Http://members.aol.com/clkates/minton.html

12. 9. - Heiß: Das internet ist überlastet weil jeder den "Starr Report" über Bill Clinton's Affäre mit Monica Lewinsky liest. Ausnahme: einige Scientologen demonstrieren vor einem Lokal wo ein Scientology-Kritiker Tanzabende für Singles organisiert.

14. 9. - Unheimlich: Zenon Panoussis verliert sein Prozeß um die "geheimen" Scientology Materialien die er in Schweden verteilt hatte, und muß etwa DM 200 000 zahlen. Er wohnt jedoch inzwischen in den Niederlanden und feiert in dem Armen seiner Freundin Karin Spaink. Er wird Berufung einlegen. Die Materialien sind jedoch weiterhin in Schweden verfügbar.

15. 9. - Vergleich: Der erste Beklagte in dem Scientology-Todesfall Lisa McPherson gibt auf. Der Arzt Dr. David Minkoff (genau genommen seine Versicherung) zahlt an die Kläger die Summe von $ 100 000 (Etwa DM 170 000).

16. 9. - Uni: In der Zeitung "Boston Globe" wird die dortige Uni kritisiert weil sie seit Jahren den berüchtigten scientologischen Rechtsanwalt Earle Cooley als Vorsitzenden hat.
Http://www.snafu.de/ ~tilman/bu/

17. 9. - Versprechen: Nach einer Bemerkung über eine Internet-Seite der Detektei "timeservice" kündigt diese eine Schadensersatzklage und einstweilige Verfügung an, und reicht noch weitere Drohungen nach. Die kritisierte Seite verschwindet jedoch erst teilweise, dann vollständig; gleiches geschah kurz davor mit der Seite in der andere Kritiker attackiert wurden.

17. 9. - Vergleich: Zwischen scientology und Grady Ward wird ein Vergleich festgelegt, nachdem er Scientology bis zu seinem Lebensende $ 200 zahlt. (Dies entspricht Zinsen aus etwa $ 35 000) Eine Schuld wird nicht eingestanden. Sollte er nicht in der Lage sein zu zahlen oder wird von Scientology erfolgreich wegen Urheberrechtsverletzung oder Beleidigung verklagt, muß er $ 3 000 000 zahlen. Unklar ist jedoch ob der Vergleich tatsächlich rechtlich korrekt ist. In dem Prozeß hatte Scientology über 10 Millionen gefordert.

18. 9. - Wau: Stacy Young's Mutter bekommt spätabends Besuch von einer Scientologin, die einen üblen Brief über Stacy einwirft. Daraufhin läßt diese ihren Rauhhaarterrier "Woozel" auf die Scientologin los, mit der Anweisung "Faß!". Die Scientologin rettet sich in ihr Auto und rast davon.
Http://www.geocities.com/researchtriangle/7959/woozel.html

20. 9. - Geld her: In Toronto, Canada demonstrieren 17 Scientology-Kritiker. Bob Minton ist auch da und wedelt mit DM-Scheinen vor den Scientologen herum, um zu "beweisen" daß er von Deutschland bezahlt wird, sowie mit einer gräßlichen Maske, die das "wahre Gesicht" von Scientology zeigen soll.

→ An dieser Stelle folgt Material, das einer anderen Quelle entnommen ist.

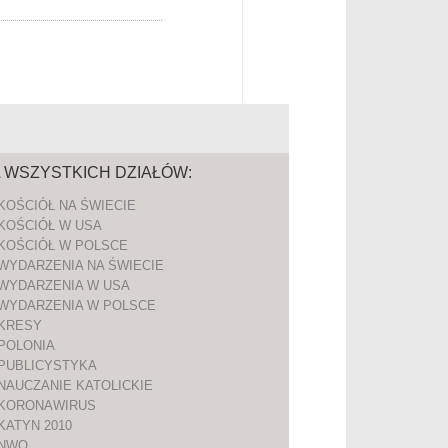
A WSZYSTKICH DZIAŁÓW:
KOŚCIÓŁ NA ŚWIECIE
KOŚCIÓŁ W USA
KOŚCIÓŁ W POLSCE
WYDARZENIA NA ŚWIECIE
WYDARZENIA W USA
WYDARZENIA W POLSCE
KRESY
POLONIA
PUBLICYSTYKA
NAUCZANIE KATOLICKIE
KORONAWIRUS
KATYN 2010
NWO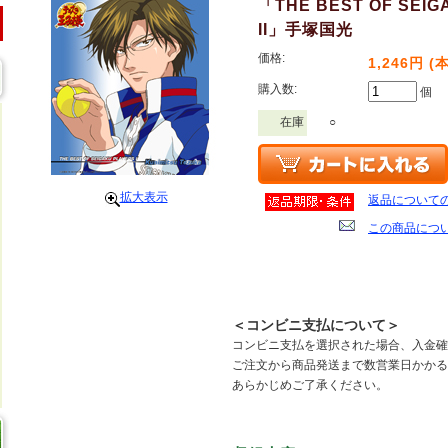
「THE BEST OF SEIG
II」手塚国光
価格:
1,246円 (
購入数:
個
在庫
○
拡大表示
返品について
この商品につ
＜コンビニ支払について＞
コンビニ支払を選択された場合、入金確
ご注文から商品発送まで数営業日かかる
あらかじめご了承ください。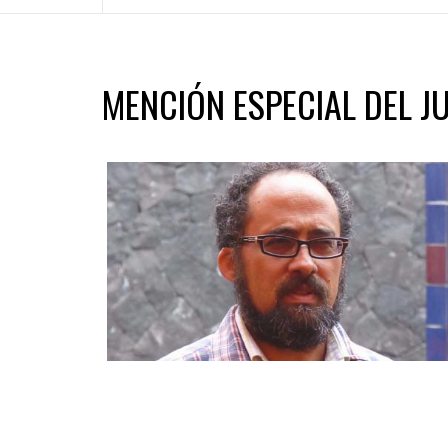
MENCIÓN ESPECIAL DEL J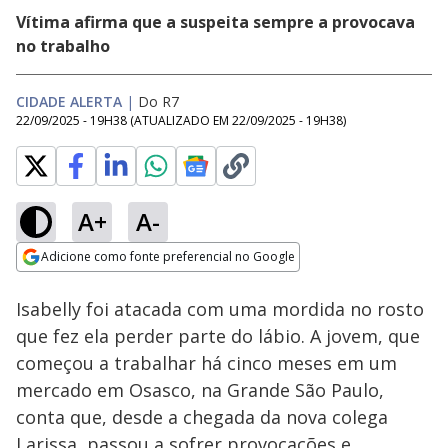
Vítima afirma que a suspeita sempre a provocava
no trabalho
CIDADE ALERTA
|
Do R7
22/09/2025 - 19H38
(ATUALIZADO EM
22/09/2025 - 19H38
)
A+
A-
Loaded
:
13.79%
Adicione como fonte preferencial no Google
Ativar
Som
Opens in new window
Isabelly foi atacada com uma mordida no rosto
que fez ela perder parte do lábio. A jovem, que
começou a trabalhar há cinco meses em um
mercado em Osasco, na Grande São Paulo,
conta que, desde a chegada da nova colega
Larissa, passou a sofrer provocações e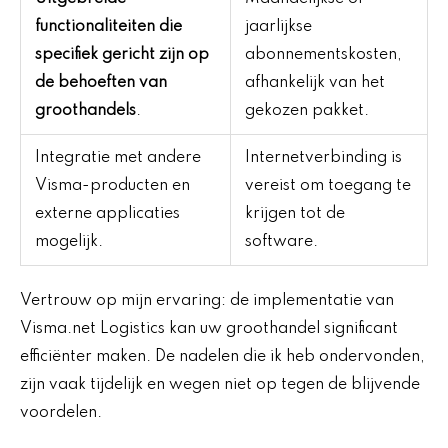
functionaliteiten die
jaarlijkse
specifiek gericht zijn op
abonnementskosten,
de behoeften van
afhankelijk van het
groothandels
.
gekozen pakket.
Integratie met andere
Internetverbinding is
Visma-producten en
vereist om toegang te
externe applicaties
krijgen tot de
mogelijk.
software.
Vertrouw op mijn ervaring: de implementatie van
Visma.net Logistics kan uw groothandel significant
efficiënter maken. De nadelen die ik heb ondervonden,
zijn vaak tijdelijk en wegen niet op tegen de blijvende
voordelen.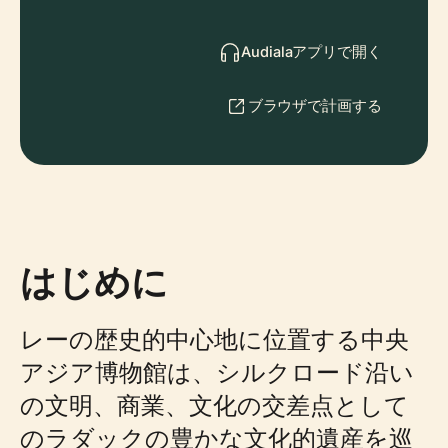
Audialaアプリで開く
ブラウザで計画する
はじめに
レーの歴史的中心地に位置する中央
アジア博物館は、シルクロード沿い
の文明、商業、文化の交差点として
のラダックの豊かな文化的遺産を巡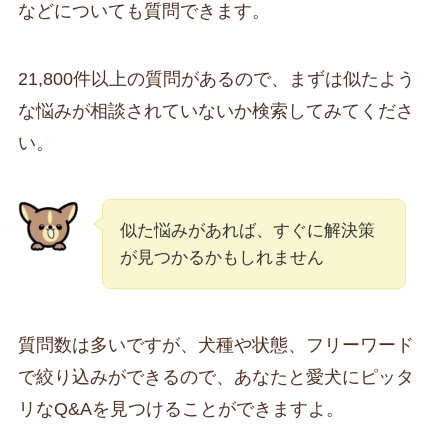
などについても質問できます。
21,800件以上の質問があるので、まずは似たよう
な悩みが相談されていないか検索してみてくださ
い。
似た悩みがあれば、すぐに解決策
が見つかるかもしれません
質問数は多いですが、犬種や状態、フリーワード
で絞り込みができるので、あなたと愛犬にピッタ
リなQ&Aを見つけることができますよ。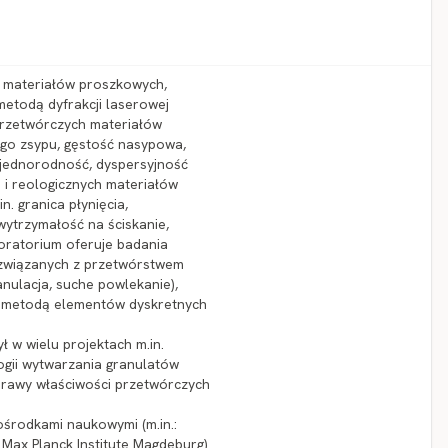
 materiałów proszkowych,
metodą dyfrakcji laserowej
 przetwórczych materiałów
nego zsypu, gęstość nasypowa,
i, jednorodność, dyspersyjność
 i reologicznych materiałów
n. granica płynięcia,
 wytrzymałość na ściskanie,
oratorium oferuje badania
związanych z przetwórstwem
anulacja, suche powlekanie),
 metodą elementów dyskretnych
 w wielu projektach m.in.
ogii wytwarzania granulatów
awy właściwości przetwórczych
ośrodkami naukowymi (m.in.:
, Max Planck Institute Magdeburg)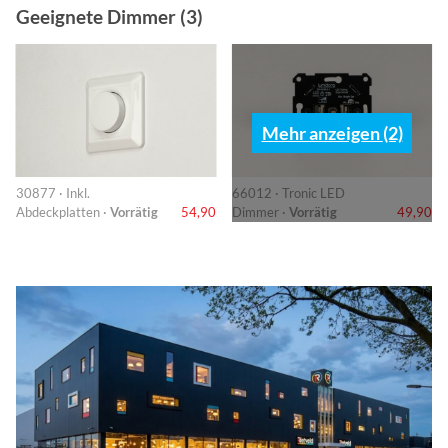
Geeignete Dimmer (3)
Mehr anzeigen (2)
30877 · Inkl.
66012 · Tronic LED
Abdeckplatten ·
Vorrätig
54,90
Dimmer ·
Vorrätig
49,90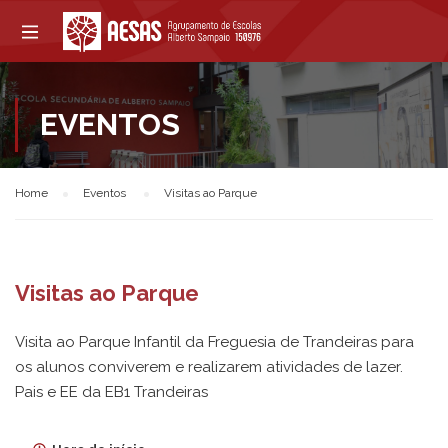
EVENTOS
Home
Eventos
Visitas ao Parque
Visitas ao Parque
Visita ao Parque Infantil da Freguesia de Trandeiras para
os alunos conviverem e realizarem atividades de lazer.
Pais e EE da EB1 Trandeiras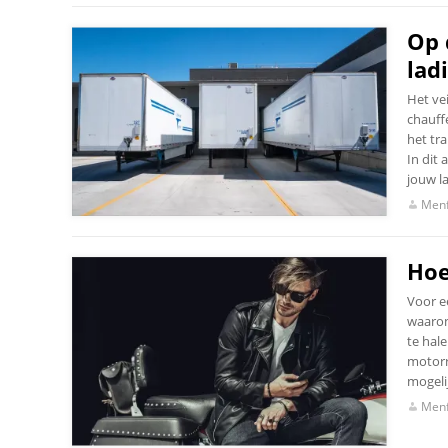
Op 
lad
Het vei
chauff
het tra
In dit 
jouw l
Menf
Hoe
Voor e
waaron
te hale
motorri
mogelij
Menf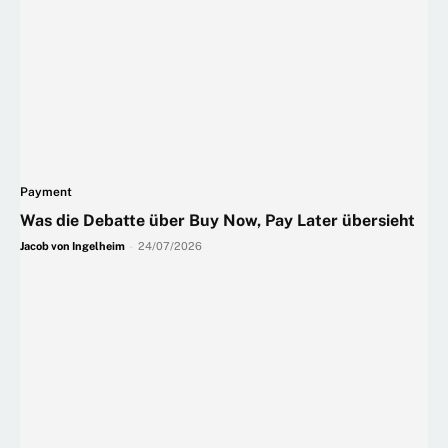
Payment
Was die Debatte über Buy Now, Pay Later übersieht
Jacob von Ingelheim
-
24/07/2026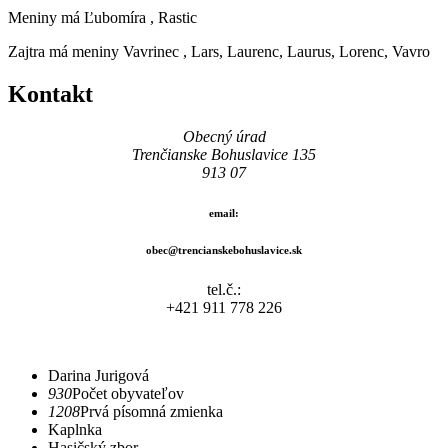
Meniny má
Ľubomíra
, Rastic
Zajtra má meniny
Vavrinec
, Lars, Laurenc, Laurus, Lorenc, Vavro
Kontakt
Obecný úrad
Trenčianske Bohuslavice 135
913 07
email:
obec@trencianskebohuslavice.sk
tel.č.:
+421 911 778 226
Darina Jurigová
930
Počet obyvateľov
1208
Prvá písomná zmienka
Kaplnka
Hasičský zbor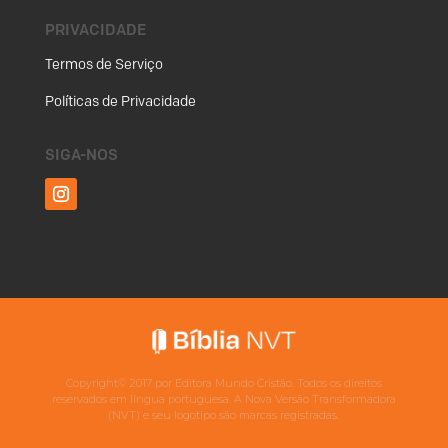
PRIVACIDADE
Termos de Serviço
Políticas de Privacidade
SIGA-NOS
Copyright©
2017
por Editora Mundo Cristão. Todos os direitos
reservados em língua portuguesa. A Nova Versão Transformadora
(NVT) e seu logotipo são marcas registradas.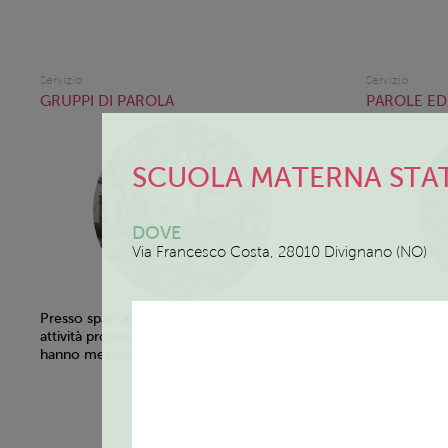
Servizio
Servizio
GRUPPI DI PAROLA
PAROLE ED
SCUOLA MATERNA STAT
DOVE
Via Francesco Costa, 28010 Divignano (NO)
Gli incont
Presso spazi adeguati allo svolgimento delle
alla settim
attività proposte ai bambini che i tre Enti
hanno messo a disposizione.
verranno c
disponibili
svolgeranno 
22 o ad Arona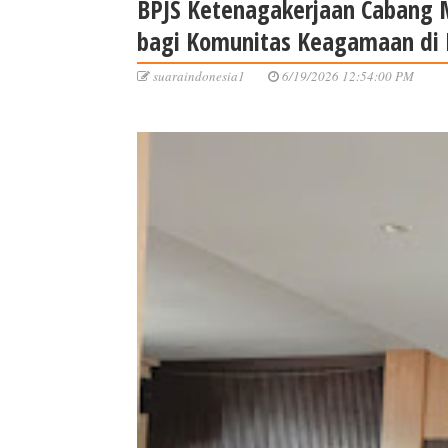
BPJS Ketenagakerjaan Cabang 
bagi Komunitas Keagamaan di 
suaraindonesia1
6/19/2026 12:54:00 PM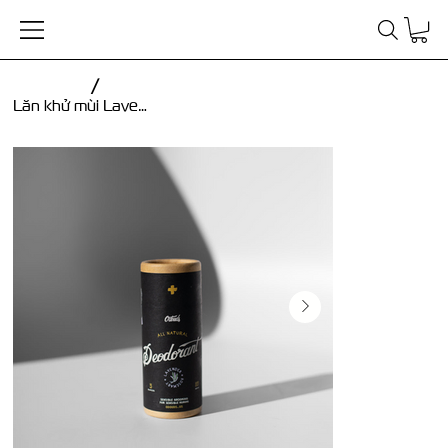
/
Lăn khử mùi Lavender + Rosemary Deodorant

25. 9. - Abgeschlossen: Scientology versucht die Leute vom "echten" CAN daran zu hindern an ihre Unterlagen zu kommen, indem sie die Lagerfirma bedroht. Nun sind alle Unterlagen für CAN gesperrt.

30. 9. - Mager: Laut der australischen Volkszählung 1996 gibt es mehr Satanisten (2091) als Scientologen (1488).